The evaluation is almost the same but the model is set to model.eval and I use `with torch.no_grad():`

instead of set_grad_enabled

I see the condition for `model.train()`

statement in the code but it looks like `model.eval()`

doesn’t have a corresponding branch?

Ok can you explain a bit more? Is this what is causing this?

I’m not sure this is the issue yet, but I don’t see `model.eval()`

anywhere in the code you posted, just `model.train()`

.

(post deleted by author)

Have you inspected the outputs of the model to see if they behave strangely during validation? For example, are they stuck at the same output (or the same class) for every example? Does the validation accuracy change at all between epochs?

I will and I will let you know.

The accuracy stays the same in every epoch

What happens when you remove the `model.load_state_dict(best_model_wts)`

? It looks like the best model is never updated so this may just return the same model every iteration.

took it out but didn’t work. Nothing changes

The accuracy stays the same again

Ok, then can you verify the data is changing along with the model predictions during validation? Or are the predictions the same regardless of the input?

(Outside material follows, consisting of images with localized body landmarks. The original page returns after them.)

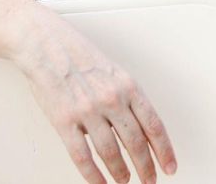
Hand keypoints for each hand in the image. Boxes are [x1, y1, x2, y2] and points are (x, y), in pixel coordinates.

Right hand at [14, 14, 176, 183]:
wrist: (46, 45)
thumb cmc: (79, 56)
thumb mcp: (115, 72)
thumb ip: (128, 99)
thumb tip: (139, 128)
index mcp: (128, 86)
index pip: (154, 125)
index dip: (164, 150)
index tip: (169, 166)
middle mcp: (112, 99)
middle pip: (136, 143)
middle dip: (146, 167)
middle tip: (150, 180)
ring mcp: (88, 111)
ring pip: (111, 153)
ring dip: (121, 172)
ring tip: (124, 181)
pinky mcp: (65, 121)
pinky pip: (82, 156)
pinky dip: (93, 175)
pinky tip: (99, 183)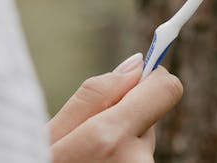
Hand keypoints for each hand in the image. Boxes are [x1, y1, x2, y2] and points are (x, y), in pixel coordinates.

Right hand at [48, 53, 183, 162]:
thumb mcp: (51, 133)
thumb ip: (94, 95)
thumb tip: (137, 63)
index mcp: (109, 136)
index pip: (165, 89)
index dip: (153, 77)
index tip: (143, 72)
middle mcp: (136, 161)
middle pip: (149, 115)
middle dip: (123, 118)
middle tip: (88, 138)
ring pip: (142, 141)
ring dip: (121, 144)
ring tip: (88, 158)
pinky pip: (139, 160)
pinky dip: (121, 160)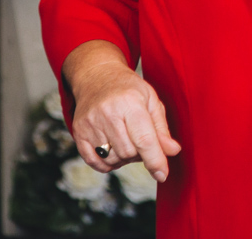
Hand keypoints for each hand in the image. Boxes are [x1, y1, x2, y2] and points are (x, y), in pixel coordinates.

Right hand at [63, 40, 181, 181]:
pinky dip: (107, 163)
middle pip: (129, 152)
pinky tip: (113, 149)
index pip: (144, 140)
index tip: (162, 174)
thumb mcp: (151, 101)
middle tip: (140, 139)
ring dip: (124, 158)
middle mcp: (107, 114)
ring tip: (127, 140)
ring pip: (112, 160)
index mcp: (129, 102)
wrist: (97, 77)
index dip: (155, 160)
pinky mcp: (78, 133)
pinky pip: (95, 162)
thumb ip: (161, 129)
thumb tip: (173, 151)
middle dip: (140, 154)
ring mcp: (90, 124)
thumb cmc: (129, 89)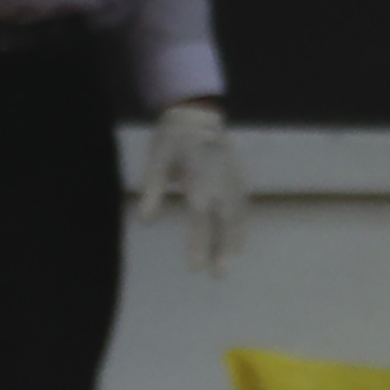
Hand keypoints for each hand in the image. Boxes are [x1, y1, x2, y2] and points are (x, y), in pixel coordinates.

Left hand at [136, 98, 247, 271]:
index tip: (197, 268)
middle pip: (225, 223)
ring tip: (232, 262)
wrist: (198, 114)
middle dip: (224, 249)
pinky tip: (239, 238)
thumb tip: (145, 221)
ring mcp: (234, 181)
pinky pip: (244, 205)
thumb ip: (152, 191)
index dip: (199, 245)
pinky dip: (243, 224)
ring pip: (239, 216)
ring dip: (236, 240)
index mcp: (200, 181)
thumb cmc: (172, 139)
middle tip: (220, 274)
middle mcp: (220, 184)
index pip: (200, 220)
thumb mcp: (156, 162)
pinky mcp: (240, 177)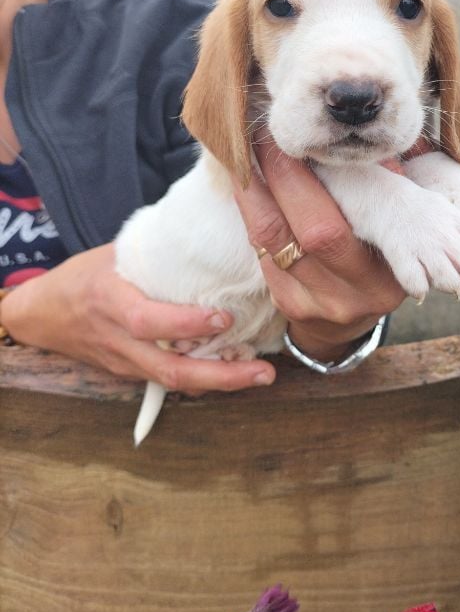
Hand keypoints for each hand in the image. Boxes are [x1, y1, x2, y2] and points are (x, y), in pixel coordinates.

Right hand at [1, 244, 275, 392]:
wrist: (44, 315)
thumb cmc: (85, 276)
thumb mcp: (115, 255)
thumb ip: (159, 252)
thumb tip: (210, 229)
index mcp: (110, 301)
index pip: (148, 320)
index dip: (187, 323)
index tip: (224, 317)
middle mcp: (119, 340)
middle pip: (169, 369)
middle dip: (220, 375)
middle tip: (263, 371)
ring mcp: (126, 362)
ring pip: (174, 383)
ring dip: (221, 382)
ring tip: (262, 374)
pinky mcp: (133, 373)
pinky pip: (171, 381)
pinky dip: (205, 379)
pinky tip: (238, 372)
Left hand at [231, 136, 406, 361]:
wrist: (359, 312)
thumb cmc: (383, 251)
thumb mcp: (397, 223)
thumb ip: (381, 188)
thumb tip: (345, 142)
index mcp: (384, 276)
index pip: (332, 227)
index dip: (303, 180)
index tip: (290, 138)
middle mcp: (351, 296)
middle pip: (305, 232)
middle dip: (279, 177)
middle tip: (266, 136)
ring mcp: (317, 304)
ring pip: (273, 242)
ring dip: (254, 192)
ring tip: (249, 154)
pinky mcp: (290, 305)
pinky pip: (263, 253)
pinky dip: (253, 214)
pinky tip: (250, 187)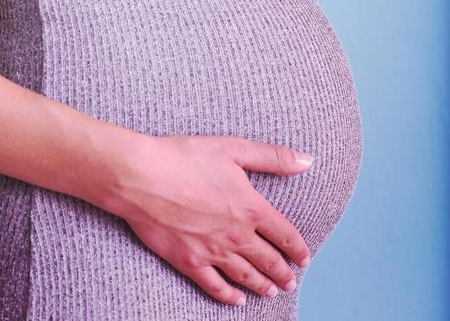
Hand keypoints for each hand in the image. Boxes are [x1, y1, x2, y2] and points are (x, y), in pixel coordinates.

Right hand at [110, 134, 312, 306]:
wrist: (142, 176)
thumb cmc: (185, 157)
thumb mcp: (233, 148)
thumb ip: (272, 157)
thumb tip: (307, 162)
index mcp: (250, 207)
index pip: (284, 234)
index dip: (298, 248)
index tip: (304, 258)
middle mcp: (236, 235)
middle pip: (268, 260)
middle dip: (283, 273)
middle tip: (291, 281)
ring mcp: (213, 252)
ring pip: (245, 276)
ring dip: (262, 286)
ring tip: (272, 293)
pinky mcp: (189, 261)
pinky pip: (215, 286)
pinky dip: (229, 296)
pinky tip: (237, 301)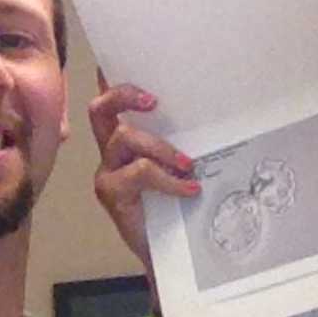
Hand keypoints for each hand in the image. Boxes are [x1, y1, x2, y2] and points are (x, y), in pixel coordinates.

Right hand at [89, 74, 199, 279]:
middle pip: (101, 110)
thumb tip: (215, 111)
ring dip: (160, 147)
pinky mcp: (110, 192)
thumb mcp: (181, 169)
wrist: (170, 257)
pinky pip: (138, 172)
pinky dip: (166, 178)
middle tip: (155, 101)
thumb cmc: (176, 208)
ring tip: (188, 163)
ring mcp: (107, 171)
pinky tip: (188, 188)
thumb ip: (182, 144)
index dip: (111, 78)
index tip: (119, 59)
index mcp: (124, 141)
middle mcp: (110, 152)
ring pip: (125, 137)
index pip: (112, 102)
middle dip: (124, 95)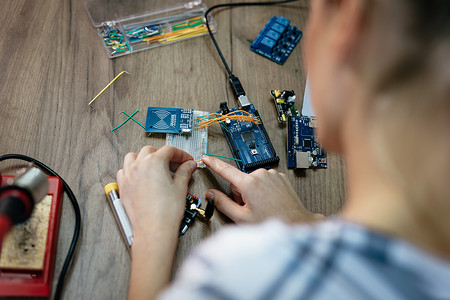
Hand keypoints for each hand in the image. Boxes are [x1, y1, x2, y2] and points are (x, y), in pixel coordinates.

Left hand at [116, 146, 196, 237]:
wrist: (154, 229)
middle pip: (151, 150)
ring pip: (133, 157)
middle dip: (164, 155)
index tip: (186, 161)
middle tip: (175, 165)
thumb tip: (188, 165)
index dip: (181, 154)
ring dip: (144, 158)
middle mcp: (139, 166)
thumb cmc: (165, 211)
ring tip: (155, 167)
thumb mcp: (180, 187)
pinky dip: (132, 170)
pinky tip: (141, 176)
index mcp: (154, 162)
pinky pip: (123, 171)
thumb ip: (185, 171)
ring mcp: (128, 176)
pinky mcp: (123, 186)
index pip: (169, 150)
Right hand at [202, 156, 322, 223]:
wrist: (296, 223)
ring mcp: (272, 175)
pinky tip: (269, 202)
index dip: (213, 164)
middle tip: (249, 208)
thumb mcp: (241, 217)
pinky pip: (265, 181)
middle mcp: (261, 175)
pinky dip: (264, 190)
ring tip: (262, 206)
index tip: (206, 158)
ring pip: (252, 181)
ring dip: (253, 192)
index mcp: (249, 183)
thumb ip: (222, 204)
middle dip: (241, 193)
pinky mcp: (280, 177)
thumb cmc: (271, 222)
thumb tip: (211, 194)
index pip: (226, 170)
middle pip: (240, 181)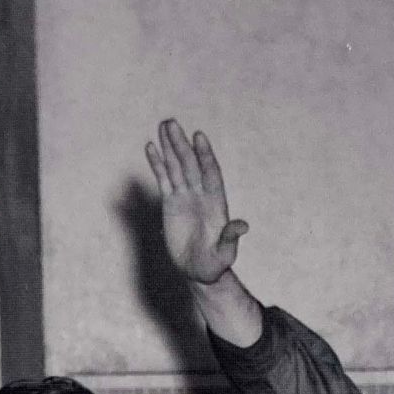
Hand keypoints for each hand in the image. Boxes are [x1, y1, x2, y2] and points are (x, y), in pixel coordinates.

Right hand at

It seems that the outputs change with every iteration, so I guess there is no issue there

You might want to also add a sanity check that the model parameters are changing between validation epochs.

Can you tell me how to do that? Maybe give me an example or something?

This code gives an example of how to count the number of parameters in the model.

How do I check the number of parameters of a model? - PyTorch Forums

If you want to check that the parameters are changing, you can try printing the sum of the parameters rather than the count and see if this is changing between training epochs.

Thank you very much. I’ll try it tomorrow

Hello again,

So in this line of code

`def count_parameters(model): return sum(p.numel() for p in model.parameters() if p.requires_grad)`

since it returns the sum of the parameters, I should only take out the `numel()`

in order to get the sum right?

Something like that. You might need to do a second sum if you end up with just a list of summed parameters for each layer (or you can just compare them directly if the ordering is the same).